LISTED RECORDS:
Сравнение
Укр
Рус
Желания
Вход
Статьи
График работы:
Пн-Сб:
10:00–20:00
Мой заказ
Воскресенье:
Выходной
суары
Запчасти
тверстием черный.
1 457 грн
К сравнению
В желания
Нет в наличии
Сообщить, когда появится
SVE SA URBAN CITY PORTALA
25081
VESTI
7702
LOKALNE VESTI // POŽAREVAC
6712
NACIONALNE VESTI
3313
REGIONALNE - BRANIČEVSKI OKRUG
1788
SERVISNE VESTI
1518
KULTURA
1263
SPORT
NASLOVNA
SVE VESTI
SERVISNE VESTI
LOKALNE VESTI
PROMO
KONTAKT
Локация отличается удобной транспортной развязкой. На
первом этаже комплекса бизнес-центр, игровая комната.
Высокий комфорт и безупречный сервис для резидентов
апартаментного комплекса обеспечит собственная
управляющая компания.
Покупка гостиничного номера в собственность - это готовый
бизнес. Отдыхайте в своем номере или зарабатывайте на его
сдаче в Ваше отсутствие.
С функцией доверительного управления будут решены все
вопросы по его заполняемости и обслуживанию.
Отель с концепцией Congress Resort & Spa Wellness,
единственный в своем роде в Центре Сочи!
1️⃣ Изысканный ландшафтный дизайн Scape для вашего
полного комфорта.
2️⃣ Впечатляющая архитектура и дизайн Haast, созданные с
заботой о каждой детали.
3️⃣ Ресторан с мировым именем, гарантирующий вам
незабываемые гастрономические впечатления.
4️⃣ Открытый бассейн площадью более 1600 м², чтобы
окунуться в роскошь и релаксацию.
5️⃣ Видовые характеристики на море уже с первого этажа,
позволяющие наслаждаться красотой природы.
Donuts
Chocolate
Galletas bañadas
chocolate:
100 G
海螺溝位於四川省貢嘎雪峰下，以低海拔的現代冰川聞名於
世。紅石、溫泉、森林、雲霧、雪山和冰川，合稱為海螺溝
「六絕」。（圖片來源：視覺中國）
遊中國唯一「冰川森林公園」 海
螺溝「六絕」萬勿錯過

AIM OF THE EXERCISE: Reproduce the material without alteration, from its first line through the line containing "Покупка гостиничного номера", with both of those lines included.

RESULT FOR THIS EXERCISE:
Сравнение
Укр
Рус
Желания
Вход
Статьи
График работы:
Пн-Сб:
10:00–20:00
Мой заказ
Воскресенье:
Выходной
суары
Запчасти
тверстием черный.
1 457 грн
К сравнению
В желания
Нет в наличии
Сообщить, когда появится
SVE SA URBAN CITY PORTALA
25081
VESTI
7702
LOKALNE VESTI // POŽAREVAC
6712
NACIONALNE VESTI
3313
REGIONALNE - BRANIČEVSKI OKRUG
1788
SERVISNE VESTI
1518
KULTURA
1263
SPORT
NASLOVNA
SVE VESTI
SERVISNE VESTI
LOKALNE VESTI
PROMO
KONTAKT
Локация отличается удобной транспортной развязкой. На
первом этаже комплекса бизнес-центр, игровая комната.
Высокий комфорт и безупречный сервис для резидентов
апартаментного комплекса обеспечит собственная
управляющая компания.
Покупка гостиничного номера в собственность - это готовый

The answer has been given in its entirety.